Muhamad Riza, mahasiswa Ekonomi Pembangunan, menekankan pentingnya kampus menunjukkan keberpihakan nyata terhadap korban.

Baca Juga:Dahlan Iskan Jadi Tersangka di Polda Jatim Soal Jawa Pos, Ini 7 Poin Klarifikasi dari Kuasa HukumTim Mojang Akademi Persib Bandung Berhasil Hattrick Juara di Piala Pertiwi!

Baginya, keberanian korban untuk bersuara harus dibalas dengan tanggung jawab moral dan kelembagaan.

“Korban sudah melakukan langkah yang sangat berani dengan melapor. Itu bukan hal yang mudah, apalagi jika pelakunya punya posisi kuasa seperti dosen. Jangan sampai laporan berhenti di meja birokrasi, sementara korban terus merasa tidak aman atau bahkan mendapat tekanan balik,” ujarnya, Rabu (9/7/2025).

Riza juga menggarisbawahi peran vital mahasiswa dan organisasi kampus dalam mengawal proses ini agar tidak senyap.

Ia menekankan bahwa kekerasan seksual sering kali tak kasatmata, terselubung lewat relasi kuasa dan tekanan emosional. Edukasi tentang batas relasi dan consent menjadi kunci.

“Kampus seharusnya jadi ruang belajar yang aman. Kalau kita diam hari ini, besok bisa jadi yang jadi korban adalah teman kita sendiri. Atau bahkan kita,” tambahnya.

Nada serupa disuarakan Bahana Juang Miftahul Ulum, mahasiswa Pendidikan Fisika angkatan 2023. Ia menyebut perbuatan dosen sebagai tindakan yang mencoreng nilai-nilai akademik dan kemanusiaan.

“Terulangnya kasus sejak 2023 jadi cermin bahwa mekanisme pencegahan yang ada belum memadai. Ketimpangan relasi kuasa yang inheren antara dosen dan mahasiswa membuka celah kekerasan, bahkan saya sendiri pernah diancam nilai C- karena mengkritik dosen,” ungkap Bahana.

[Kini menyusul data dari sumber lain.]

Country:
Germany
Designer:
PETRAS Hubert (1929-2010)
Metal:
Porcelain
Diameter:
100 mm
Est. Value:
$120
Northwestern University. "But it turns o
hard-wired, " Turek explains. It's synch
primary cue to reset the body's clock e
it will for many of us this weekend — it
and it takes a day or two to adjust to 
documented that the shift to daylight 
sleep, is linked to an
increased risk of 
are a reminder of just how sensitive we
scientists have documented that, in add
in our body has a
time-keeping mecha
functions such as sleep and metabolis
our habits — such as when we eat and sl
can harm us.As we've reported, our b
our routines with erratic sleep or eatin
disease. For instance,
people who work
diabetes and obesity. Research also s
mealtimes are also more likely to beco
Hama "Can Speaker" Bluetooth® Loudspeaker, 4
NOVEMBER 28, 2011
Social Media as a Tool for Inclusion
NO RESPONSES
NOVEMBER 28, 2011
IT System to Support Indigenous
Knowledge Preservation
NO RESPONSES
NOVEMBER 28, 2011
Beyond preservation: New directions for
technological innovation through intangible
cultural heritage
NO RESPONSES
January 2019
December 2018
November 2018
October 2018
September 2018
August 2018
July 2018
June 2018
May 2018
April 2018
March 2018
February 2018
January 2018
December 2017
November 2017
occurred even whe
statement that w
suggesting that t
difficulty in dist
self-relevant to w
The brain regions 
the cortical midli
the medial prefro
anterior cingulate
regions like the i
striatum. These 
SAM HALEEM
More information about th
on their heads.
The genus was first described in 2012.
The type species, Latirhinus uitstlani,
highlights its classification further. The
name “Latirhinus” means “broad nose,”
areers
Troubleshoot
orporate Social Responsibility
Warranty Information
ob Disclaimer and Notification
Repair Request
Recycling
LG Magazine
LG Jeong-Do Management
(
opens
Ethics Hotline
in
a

Baca Juga:Menanti Sikap “Tak Abu-Abu” DPRD Kabupaten Tasikmalaya soal Penghentian Anggaran!Diam-Diam, Pertina Kota Tasikmalaya Bawa Pulang 23 Medali Emas dan Perak!

Ia menekankan perlunya reformulasi kebijakan secara menyeluruh, termasuk rekrutmen dosen yang menjunjung scientific temper, yakni sikap ilmiah yang sadar akan dampak sosial dari setiap tindakannya.

Sementara itu, Regina Rosalinda, mahasiswa Manajemen angkatan 2019, menyoroti minimnya efek jera terhadap pelaku dan lemahnya sanksi institusi, terutama ketika pelaku adalah dosen.

“Kadang solusi kampus hanya administratif, demi citra semata. Padahal banyak korban yang memilih diam. Kampus harus melibatkan semua pihak, mahasiswa, dosen, staf, agar korban yakin bahwa kampus akan berpihak pada mereka,” ujarnya.